─── Document section ───

So, by knowingly joining the ranks of a despised minority, Sandy is taking upon herself the suffering of her coreligionists. To some extent, this can be seen as atonement for her betrayal of Miss Brodie. But at the same time it can also be seen as a rejection of the established order of Scottish society, shaped as it is by the Calvinist Church of Scotland.
Calvinism and Roman Catholicism both play a role in this novel. Miss Brodie is a Calvinist, but she sometimes speaks in language tinged with Catholicism. For example, she says:
Give me a girl at an impressionable age and she is mine for life.
This is a paraphrase of Jesuit Ignatius Loyola's statement that if he had a child until the age of seven, the child would be a Catholic forever. The statement also suggests that Miss Brodie has a religious view of her calling as teacher.
Miss Brodie's Calvinism is a form of Protestantism that embraced the idea of unconditional election or predestination. This theology insists that people's salvation or damnation is decided before they were born, and it comes out in Miss Brodie's choice of her "special girls," the "crème de la crème." Of course, she strays from Calvinism in taking on the role of God herself, deciding who will be "saved" by becoming part of her inner circle.
Her belief in an elite group of girls mirrors the fascist belief in the Aryans as a superior race. We can see how the elitism in fascism attracts her.
Sandy, who betrays Miss Brodie and converts to Catholicism, rejects Calvinism, just as Muriel Sparks did:
Later, when Sandy read John Calvin, she found that although popular conceptions of Calvinism were sometimes mistaken, in this particular there was no mistake, indeed it was but a mild understanding of the case, he having made it God's pleasure to implant in certain people an erroneous since of joy and salvation, so that their surprise at the end might be the nastier.
This could be interpreted as relating to the nasty outcome Miss Brodie endures when she is thrown out of the "paradise" of teaching at the school. All in all, Sparks questions the idea of the "election" of a superior group, both in religion and in politics.

─── Provided material ───

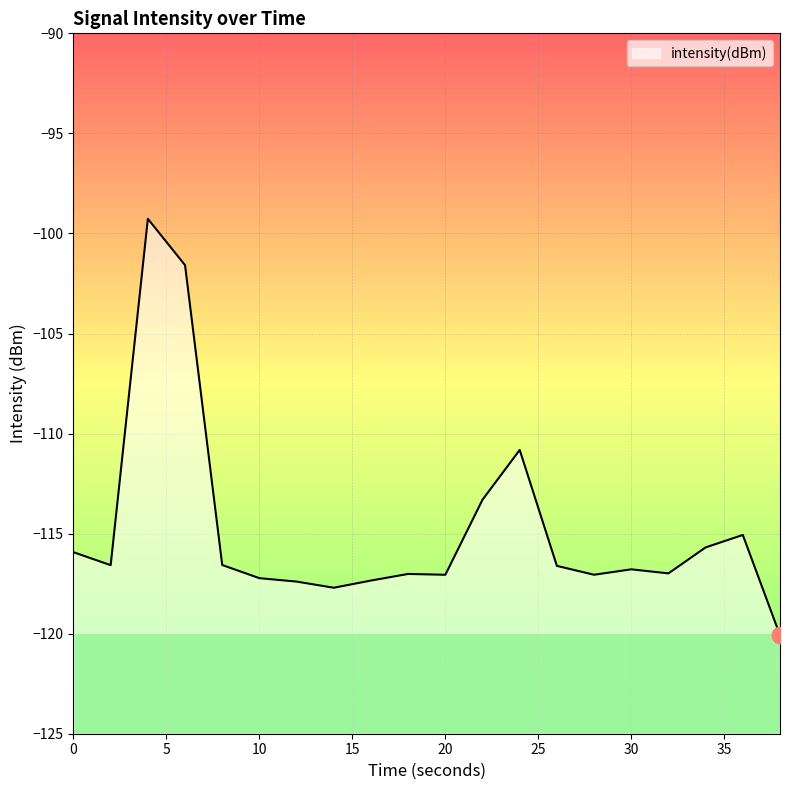

Reading left to right, transcribe all the data shown in this chart.

-115.9	-116.6	-99.3	-101.6	-116.6	-117.2	-117.4	-117.7	-117.3	-117.0	-117.1	-113.3	-110.8	-116.6	-117.1	-116.8	-117.0	-115.7	-115.1	-120.1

───

Prompt 1:
Condense the paragraph of the analysis of religion in the novel that begins "Miss Brodie's Calvinism is a form" into a short bulleted list that keeps its main facts.
Prompt 2:
Return the passage from the analysis of religion in the novel word for word, starting with "Calvinism and Roman" and going on through "calling as teacher.".

Exercise solution 1:
- Miss Brodie's Calvinism is a form of Protestantism built on unconditional election, or predestination.
- This theology holds that a person's salvation or damnation is decided before birth.
- It shows in her choice of her "special girls," the "crème de la crème."
- She departs from Calvinism by taking on God's role herself, deciding who is "saved" by joining her inner circle.

Exercise solution 2:
Calvinism and Roman Catholicism both play a role in this novel. Miss Brodie is a Calvinist, but she sometimes speaks in language tinged with Catholicism. For example, she says:
Give me a girl at an impressionable age and she is mine for life.
This is a paraphrase of Jesuit Ignatius Loyola's statement that if he had a child until the age of seven, the child would be a Catholic forever. The statement also suggests that Miss Brodie has a religious view of her calling as teacher.